* begin *
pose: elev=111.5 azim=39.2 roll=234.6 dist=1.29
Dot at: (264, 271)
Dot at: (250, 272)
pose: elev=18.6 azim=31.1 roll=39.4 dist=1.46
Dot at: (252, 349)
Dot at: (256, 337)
* end *
**GIVEN EXERCISE:** Rewrite every item above, substituting "azimuth" for each occurrence of "azim" and leaving all other text unchanged.

**OUTPUT BELOW:**
pose: elev=111.5 azimuth=39.2 roll=234.6 dist=1.29
Dot at: (264, 271)
Dot at: (250, 272)
pose: elev=18.6 azimuth=31.1 roll=39.4 dist=1.46
Dot at: (252, 349)
Dot at: (256, 337)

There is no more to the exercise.